→ **TASK STATEMENT**:
Put the lines of the records into a Markdown table with the columns "Row" and "Line", from the line containing "bon courage aux debutantes" through the end of the records. Leave out blank lines.

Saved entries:
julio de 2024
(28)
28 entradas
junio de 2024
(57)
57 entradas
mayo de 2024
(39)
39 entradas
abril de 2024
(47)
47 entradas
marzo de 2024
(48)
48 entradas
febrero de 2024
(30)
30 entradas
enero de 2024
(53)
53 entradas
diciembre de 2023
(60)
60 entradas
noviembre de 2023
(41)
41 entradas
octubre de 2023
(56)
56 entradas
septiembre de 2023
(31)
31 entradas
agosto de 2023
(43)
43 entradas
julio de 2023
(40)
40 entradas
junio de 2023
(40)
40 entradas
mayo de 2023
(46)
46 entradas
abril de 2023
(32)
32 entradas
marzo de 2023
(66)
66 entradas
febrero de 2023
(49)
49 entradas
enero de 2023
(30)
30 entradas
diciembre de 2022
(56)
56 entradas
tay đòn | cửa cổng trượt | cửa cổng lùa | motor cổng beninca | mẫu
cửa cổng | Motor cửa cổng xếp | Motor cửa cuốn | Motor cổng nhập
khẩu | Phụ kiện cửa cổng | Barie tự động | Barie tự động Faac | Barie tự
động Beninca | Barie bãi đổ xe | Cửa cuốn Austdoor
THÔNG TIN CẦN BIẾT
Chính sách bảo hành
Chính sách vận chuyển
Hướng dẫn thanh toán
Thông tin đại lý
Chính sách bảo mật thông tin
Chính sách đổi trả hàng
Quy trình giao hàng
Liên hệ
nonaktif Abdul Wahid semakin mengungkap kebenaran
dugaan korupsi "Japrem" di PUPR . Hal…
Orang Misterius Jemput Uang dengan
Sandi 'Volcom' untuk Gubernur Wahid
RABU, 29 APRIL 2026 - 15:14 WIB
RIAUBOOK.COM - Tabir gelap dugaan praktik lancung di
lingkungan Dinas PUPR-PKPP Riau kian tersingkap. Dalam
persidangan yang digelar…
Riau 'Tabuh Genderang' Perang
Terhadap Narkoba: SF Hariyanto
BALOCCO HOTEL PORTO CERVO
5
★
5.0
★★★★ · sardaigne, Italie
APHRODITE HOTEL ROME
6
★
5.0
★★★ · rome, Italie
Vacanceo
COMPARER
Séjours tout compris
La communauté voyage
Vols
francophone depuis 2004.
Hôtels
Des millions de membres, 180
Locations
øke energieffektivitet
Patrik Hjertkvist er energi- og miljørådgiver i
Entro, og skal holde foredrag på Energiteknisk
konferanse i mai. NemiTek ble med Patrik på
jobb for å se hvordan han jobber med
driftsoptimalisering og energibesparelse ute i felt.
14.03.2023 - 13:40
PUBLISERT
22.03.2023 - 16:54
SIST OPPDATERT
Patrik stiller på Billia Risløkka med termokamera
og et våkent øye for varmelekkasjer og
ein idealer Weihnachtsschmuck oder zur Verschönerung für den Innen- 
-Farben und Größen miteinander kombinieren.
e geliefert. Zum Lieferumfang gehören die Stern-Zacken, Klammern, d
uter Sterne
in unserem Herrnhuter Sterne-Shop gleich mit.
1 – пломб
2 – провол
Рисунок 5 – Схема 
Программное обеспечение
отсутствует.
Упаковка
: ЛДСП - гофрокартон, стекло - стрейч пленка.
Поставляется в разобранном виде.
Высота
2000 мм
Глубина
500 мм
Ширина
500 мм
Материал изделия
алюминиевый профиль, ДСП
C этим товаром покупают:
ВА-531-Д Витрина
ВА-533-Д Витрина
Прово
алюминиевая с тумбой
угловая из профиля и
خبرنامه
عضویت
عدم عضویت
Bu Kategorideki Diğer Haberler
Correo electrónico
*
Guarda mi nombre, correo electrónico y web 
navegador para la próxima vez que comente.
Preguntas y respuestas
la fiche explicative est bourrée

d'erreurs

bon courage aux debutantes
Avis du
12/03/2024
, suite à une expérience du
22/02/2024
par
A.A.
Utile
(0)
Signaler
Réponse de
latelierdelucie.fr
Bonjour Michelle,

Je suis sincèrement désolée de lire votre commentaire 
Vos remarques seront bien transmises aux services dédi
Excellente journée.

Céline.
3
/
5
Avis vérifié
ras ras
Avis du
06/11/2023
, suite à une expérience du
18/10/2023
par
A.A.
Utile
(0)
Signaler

→ **SOLUTION**:
| Row | Line |
|---|---|
| 1 | bon courage aux debutantes |
| 2 | Avis du |
| 3 | 12/03/2024 |
| 4 | , suite à une expérience du |
| 5 | 22/02/2024 |
| 6 | par |
| 7 | A.A. |
| 8 | Utile |
| 9 | (0) |
| 10 | Signaler |
| 11 | Réponse de |
| 12 | latelierdelucie.fr |
| 13 | Bonjour Michelle, |
| 14 | Je suis sincèrement désolée de lire votre commentaire  |
| 15 | Vos remarques seront bien transmises aux services dédi |
| 16 | Excellente journée. |
| 17 | Céline. |
| 18 | 3 |
| 19 | / |
| 20 | 5 |
| 21 | Avis vérifié |
| 22 | ras ras |
| 23 | Avis du |
| 24 | 06/11/2023 |
| 25 | , suite à une expérience du |
| 26 | 18/10/2023 |
| 27 | par |
| 28 | A.A. |
| 29 | Utile |
| 30 | (0) |
| 31 | Signaler |